The general format is typically the same: creating an experience costs money, but the experience itself is ‘priceless’. So, put the money part on your MasterCard and enjoy the rest.

The ads above depict experiences with very visible expense- a night dining out, tickets for a live show- and yet emphasizing the sentimental value of these experiences allows the monetary value to be downplayed. Something that is ‘priceless’ here both indicates that no amount of money could be traded for this experience….and thus any amount of money is worth spending for it.

This divergence of abstract, monetary and use value is at the center of our readings for this week, which looks at the experience of objects as they travel through the process of commoditization. Much of this commodifying process, the readings suggest, is structured within the society and the individuals who use and value these objects, and tension invariably results as people must navigate the varied equivalence of objects with cultural, personal or monetary value.

In Susan Strasser’s piece, Woolworth to WalMart: Mass Merchandising and the Changing Culture of Consumption, we see the progression of custom-made items to the massive dry goods and department stores which laid the groundwork for major big box retailers like WalMart today. In her piece, Strasser notes the campaigns once waged against both the rising monopoly of mass marketers and the labor practices utilized to keep prices low. Reading in 2019, these historic campaigns certainly echoed recent news digging into the abusive labor practices waged by companies like Amazon, and my own complicity within this society of consumers. Like the 19th century shoppers who railed against job loss as clerked grocery stores made way for self-service shopping, I detest these stories of abuse….but not yet enough to stop benefitting from one-day shipping and dirt-cheap prices.

In both Peter Stallybrass’ Marx’s Coat and Igor Kopytoff’s The cultural biography of things: commoditization as process, we see the varied ways that both the abstract and use value of object shift within both complex and simple economies, and how cultural structures typically determine these values.

While reading, my mind leapt to an article which just came out about the new smoking ban inside Pennsylvania prisons. I didn’t have commoditization on the brain at the time, but revisiting it from that perspective has made me wonder how Kopytoff would see analyze the economy that springs out this particular society.
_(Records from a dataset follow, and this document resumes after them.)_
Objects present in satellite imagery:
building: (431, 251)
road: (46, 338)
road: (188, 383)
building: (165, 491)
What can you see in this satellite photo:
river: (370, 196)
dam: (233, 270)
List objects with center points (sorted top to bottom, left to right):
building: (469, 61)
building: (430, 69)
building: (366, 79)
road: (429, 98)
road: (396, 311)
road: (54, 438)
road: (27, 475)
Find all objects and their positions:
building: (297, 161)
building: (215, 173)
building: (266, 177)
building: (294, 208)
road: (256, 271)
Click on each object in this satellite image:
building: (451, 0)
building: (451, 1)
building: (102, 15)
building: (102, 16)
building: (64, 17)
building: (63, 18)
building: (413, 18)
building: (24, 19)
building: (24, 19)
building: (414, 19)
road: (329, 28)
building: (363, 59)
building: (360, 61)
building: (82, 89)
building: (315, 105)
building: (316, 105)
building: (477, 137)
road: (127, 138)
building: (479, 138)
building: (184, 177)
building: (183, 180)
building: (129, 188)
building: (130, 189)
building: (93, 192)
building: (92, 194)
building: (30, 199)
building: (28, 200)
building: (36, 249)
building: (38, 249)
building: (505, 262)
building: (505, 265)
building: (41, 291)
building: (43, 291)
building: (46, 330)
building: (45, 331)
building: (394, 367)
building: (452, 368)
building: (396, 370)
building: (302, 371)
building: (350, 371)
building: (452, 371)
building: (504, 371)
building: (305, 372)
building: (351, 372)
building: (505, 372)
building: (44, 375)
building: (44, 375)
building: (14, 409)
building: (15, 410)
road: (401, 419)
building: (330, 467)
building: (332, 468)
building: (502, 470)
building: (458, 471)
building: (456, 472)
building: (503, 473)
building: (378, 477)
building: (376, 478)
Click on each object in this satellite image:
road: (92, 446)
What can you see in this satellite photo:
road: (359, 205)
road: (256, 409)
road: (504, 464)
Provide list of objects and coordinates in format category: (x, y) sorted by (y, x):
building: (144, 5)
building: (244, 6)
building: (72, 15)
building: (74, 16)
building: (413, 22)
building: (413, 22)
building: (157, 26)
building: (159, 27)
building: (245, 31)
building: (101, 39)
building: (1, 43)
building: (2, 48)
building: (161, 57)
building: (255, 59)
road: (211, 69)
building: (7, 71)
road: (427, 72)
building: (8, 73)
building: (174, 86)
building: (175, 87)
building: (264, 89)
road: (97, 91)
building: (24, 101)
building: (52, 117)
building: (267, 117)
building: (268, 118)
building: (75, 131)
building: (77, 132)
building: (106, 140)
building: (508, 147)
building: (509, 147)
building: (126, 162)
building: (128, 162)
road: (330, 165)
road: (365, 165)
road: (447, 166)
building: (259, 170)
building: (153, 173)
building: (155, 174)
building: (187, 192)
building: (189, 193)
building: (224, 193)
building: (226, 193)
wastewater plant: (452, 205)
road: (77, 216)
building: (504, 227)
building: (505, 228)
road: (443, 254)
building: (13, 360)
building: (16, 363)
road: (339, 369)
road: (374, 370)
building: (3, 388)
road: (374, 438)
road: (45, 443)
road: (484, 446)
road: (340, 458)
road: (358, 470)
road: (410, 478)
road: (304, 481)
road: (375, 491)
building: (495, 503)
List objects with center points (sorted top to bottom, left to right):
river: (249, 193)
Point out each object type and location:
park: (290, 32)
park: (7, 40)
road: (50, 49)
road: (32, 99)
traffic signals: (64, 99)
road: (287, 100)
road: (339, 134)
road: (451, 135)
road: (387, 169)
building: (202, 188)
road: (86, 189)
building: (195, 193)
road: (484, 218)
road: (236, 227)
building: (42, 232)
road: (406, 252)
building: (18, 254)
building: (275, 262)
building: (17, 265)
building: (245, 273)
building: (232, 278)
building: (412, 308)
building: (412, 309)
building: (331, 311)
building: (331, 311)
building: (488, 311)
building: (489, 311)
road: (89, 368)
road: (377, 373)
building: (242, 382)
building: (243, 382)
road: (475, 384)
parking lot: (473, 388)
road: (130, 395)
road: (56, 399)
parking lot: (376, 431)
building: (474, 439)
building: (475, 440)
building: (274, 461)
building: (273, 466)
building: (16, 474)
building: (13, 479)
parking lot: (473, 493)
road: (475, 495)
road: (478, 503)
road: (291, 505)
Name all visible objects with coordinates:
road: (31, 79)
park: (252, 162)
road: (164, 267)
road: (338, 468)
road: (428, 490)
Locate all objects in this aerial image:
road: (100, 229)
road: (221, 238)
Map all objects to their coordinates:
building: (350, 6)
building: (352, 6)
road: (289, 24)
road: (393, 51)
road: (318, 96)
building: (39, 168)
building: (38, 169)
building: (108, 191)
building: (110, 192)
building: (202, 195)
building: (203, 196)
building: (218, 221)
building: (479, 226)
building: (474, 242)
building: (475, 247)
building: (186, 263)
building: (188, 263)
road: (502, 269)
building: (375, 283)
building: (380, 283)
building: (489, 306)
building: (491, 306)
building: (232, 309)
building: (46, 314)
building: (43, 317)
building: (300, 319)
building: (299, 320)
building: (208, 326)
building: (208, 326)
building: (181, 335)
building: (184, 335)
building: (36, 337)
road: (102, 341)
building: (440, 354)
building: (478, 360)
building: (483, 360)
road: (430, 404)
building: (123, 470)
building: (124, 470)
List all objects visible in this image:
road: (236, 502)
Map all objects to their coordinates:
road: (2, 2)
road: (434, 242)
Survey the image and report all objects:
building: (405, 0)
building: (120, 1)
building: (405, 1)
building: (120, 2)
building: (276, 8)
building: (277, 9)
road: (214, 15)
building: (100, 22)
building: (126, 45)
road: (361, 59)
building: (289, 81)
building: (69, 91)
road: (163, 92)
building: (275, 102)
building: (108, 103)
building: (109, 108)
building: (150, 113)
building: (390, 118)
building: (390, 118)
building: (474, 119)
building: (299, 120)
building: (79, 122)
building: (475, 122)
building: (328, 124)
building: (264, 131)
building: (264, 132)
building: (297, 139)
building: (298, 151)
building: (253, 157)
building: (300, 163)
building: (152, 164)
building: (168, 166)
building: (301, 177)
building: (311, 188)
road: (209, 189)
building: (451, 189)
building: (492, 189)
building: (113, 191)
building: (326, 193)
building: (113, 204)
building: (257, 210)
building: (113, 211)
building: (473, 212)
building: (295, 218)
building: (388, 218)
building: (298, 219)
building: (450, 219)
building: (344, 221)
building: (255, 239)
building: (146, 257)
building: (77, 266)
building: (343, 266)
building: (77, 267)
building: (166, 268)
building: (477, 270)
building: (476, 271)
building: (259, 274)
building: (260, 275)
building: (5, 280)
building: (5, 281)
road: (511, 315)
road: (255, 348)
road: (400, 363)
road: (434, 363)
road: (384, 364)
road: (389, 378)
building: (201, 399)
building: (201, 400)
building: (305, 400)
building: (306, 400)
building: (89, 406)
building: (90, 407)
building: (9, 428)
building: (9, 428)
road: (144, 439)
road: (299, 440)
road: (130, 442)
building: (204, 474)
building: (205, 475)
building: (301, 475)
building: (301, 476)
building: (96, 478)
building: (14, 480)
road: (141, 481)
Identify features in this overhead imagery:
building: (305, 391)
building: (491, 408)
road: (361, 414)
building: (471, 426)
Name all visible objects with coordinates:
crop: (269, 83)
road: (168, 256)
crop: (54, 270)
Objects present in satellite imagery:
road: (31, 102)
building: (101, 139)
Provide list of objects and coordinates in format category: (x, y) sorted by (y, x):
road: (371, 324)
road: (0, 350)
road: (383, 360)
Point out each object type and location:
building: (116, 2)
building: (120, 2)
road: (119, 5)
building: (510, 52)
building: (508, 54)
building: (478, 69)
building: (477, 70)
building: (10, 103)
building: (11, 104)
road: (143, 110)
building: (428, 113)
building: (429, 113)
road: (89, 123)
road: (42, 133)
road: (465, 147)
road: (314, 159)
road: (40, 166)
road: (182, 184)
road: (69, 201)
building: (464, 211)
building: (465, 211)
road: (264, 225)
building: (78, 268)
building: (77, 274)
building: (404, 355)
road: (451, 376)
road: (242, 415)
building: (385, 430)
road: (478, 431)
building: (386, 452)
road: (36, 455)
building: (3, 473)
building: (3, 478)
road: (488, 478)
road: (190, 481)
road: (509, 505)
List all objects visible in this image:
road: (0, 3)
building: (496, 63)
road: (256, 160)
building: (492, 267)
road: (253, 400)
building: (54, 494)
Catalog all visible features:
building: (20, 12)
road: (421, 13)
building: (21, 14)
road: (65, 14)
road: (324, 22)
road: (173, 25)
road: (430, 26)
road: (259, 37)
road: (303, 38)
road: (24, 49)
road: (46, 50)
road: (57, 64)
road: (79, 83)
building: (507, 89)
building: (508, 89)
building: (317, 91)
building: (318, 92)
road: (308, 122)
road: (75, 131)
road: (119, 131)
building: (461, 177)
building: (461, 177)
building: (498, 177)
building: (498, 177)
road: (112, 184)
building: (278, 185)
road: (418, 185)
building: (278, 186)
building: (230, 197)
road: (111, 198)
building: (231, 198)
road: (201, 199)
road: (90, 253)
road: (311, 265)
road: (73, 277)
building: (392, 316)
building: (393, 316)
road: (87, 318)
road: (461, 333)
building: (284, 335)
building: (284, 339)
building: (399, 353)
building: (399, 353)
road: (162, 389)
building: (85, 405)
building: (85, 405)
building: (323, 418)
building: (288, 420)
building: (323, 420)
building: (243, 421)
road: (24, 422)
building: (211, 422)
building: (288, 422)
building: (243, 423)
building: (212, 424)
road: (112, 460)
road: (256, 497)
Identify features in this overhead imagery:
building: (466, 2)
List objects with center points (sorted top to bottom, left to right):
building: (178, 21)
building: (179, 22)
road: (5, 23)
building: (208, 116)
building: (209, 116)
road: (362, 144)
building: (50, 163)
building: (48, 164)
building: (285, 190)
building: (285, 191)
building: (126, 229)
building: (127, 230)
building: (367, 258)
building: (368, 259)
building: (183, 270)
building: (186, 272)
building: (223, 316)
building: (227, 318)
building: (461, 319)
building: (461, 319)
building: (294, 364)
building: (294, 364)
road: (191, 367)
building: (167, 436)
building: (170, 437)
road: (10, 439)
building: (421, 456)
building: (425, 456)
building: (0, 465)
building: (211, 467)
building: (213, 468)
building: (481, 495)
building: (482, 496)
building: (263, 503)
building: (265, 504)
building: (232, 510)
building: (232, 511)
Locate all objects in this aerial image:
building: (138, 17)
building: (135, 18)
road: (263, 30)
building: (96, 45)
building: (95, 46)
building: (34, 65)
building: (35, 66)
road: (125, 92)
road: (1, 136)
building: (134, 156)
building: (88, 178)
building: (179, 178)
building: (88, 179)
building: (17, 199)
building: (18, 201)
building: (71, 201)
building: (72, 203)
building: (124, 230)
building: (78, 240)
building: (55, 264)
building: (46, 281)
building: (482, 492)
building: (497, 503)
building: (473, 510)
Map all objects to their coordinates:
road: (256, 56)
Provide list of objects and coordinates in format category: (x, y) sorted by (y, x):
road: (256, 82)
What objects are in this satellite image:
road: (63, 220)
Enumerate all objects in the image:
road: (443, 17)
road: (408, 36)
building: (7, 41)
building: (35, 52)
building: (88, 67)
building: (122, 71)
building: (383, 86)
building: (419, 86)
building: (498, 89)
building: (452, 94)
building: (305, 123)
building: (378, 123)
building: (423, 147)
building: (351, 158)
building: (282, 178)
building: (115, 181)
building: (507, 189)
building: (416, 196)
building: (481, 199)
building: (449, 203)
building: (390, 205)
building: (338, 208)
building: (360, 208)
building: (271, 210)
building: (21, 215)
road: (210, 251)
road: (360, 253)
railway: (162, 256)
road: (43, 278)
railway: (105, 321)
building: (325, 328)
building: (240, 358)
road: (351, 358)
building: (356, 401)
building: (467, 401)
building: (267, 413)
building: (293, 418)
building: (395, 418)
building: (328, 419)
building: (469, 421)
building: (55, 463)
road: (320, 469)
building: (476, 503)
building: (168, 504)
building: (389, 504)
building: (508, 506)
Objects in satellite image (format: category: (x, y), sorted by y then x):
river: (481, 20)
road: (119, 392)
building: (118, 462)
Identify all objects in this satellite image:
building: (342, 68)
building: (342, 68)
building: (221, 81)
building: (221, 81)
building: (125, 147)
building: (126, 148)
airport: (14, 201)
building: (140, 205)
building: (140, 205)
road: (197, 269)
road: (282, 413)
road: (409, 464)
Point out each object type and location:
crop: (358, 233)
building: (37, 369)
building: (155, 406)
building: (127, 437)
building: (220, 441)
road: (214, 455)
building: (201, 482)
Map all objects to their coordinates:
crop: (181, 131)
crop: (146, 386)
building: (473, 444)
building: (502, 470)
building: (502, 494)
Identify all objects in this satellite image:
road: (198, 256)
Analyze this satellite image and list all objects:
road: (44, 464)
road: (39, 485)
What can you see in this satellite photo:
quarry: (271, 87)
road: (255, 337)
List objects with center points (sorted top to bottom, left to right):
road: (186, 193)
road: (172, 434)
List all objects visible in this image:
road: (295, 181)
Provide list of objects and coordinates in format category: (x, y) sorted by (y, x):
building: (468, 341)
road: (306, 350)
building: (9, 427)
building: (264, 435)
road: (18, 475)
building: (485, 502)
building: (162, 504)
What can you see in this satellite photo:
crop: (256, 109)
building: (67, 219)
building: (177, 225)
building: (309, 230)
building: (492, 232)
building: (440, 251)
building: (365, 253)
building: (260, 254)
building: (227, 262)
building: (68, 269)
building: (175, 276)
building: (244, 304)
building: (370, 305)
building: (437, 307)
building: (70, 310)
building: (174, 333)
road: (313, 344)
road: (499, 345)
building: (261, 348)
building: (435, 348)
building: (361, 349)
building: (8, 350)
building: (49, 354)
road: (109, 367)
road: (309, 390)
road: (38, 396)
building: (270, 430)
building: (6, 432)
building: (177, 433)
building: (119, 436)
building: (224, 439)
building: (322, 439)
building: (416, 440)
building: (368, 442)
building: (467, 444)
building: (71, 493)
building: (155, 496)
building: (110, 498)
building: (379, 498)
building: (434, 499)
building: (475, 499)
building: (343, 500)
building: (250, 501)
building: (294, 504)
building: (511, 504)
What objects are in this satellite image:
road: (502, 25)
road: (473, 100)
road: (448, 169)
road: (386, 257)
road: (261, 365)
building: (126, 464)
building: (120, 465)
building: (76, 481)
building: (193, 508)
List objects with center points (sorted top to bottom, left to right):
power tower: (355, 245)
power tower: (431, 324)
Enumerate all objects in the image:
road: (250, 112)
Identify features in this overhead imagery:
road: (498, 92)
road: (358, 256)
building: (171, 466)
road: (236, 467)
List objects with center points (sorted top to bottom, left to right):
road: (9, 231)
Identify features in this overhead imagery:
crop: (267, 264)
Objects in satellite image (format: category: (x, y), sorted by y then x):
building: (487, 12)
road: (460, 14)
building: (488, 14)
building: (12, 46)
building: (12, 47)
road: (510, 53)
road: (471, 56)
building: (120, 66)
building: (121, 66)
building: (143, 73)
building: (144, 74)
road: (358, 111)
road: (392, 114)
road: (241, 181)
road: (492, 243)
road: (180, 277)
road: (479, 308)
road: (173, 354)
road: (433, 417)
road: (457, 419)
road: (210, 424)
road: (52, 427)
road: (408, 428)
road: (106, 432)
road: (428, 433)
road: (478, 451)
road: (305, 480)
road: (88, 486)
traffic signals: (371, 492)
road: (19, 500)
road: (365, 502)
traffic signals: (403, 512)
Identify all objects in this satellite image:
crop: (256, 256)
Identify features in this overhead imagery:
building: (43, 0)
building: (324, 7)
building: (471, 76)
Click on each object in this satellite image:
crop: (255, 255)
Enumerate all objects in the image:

While the new, complete ban of tobacco products is cited as a health initiative, many working or involved in corrections have noted the disruption this may also bring to the prison economy, which has long revolved around cigarettes as a commodity. Reminiscent of Marx’s coat, which carried an exchange value often complicated by its abstract value (the coat must be pawned to put food on the table, but without the coat there is no respect, there is no research, etc.) one prisoner quoted in the article mentions the benefit of using cigarettes to pay for a clean load of laundry, with a fresh laundered shirt boasting a similar respectability value of Marx’s coat. Conversely, the potentiality of ramen flavor packets as a new form of currency invoked Kopytoff’s definition of ‘non-commodity’: nobody needs more soup, so no amount of .28 cent packets can equal the $5 pack of cigarettes.

These shifting understandings of value, both in prison and without, bring me back to a phrase my sister and I like to yell while running around a grocery store: there is no ethical consumption under capitalism. How does the way a society does/doesn’t value labor, and who is performing the labor, shape the ways we understand the abstract value of these objects? How can the average consumer (like me) make the right choices for their income level without immediately becoming complicit in a vast network of invisible labor and capital?

Basically: can I be an ethical consumer and still get next day shipping?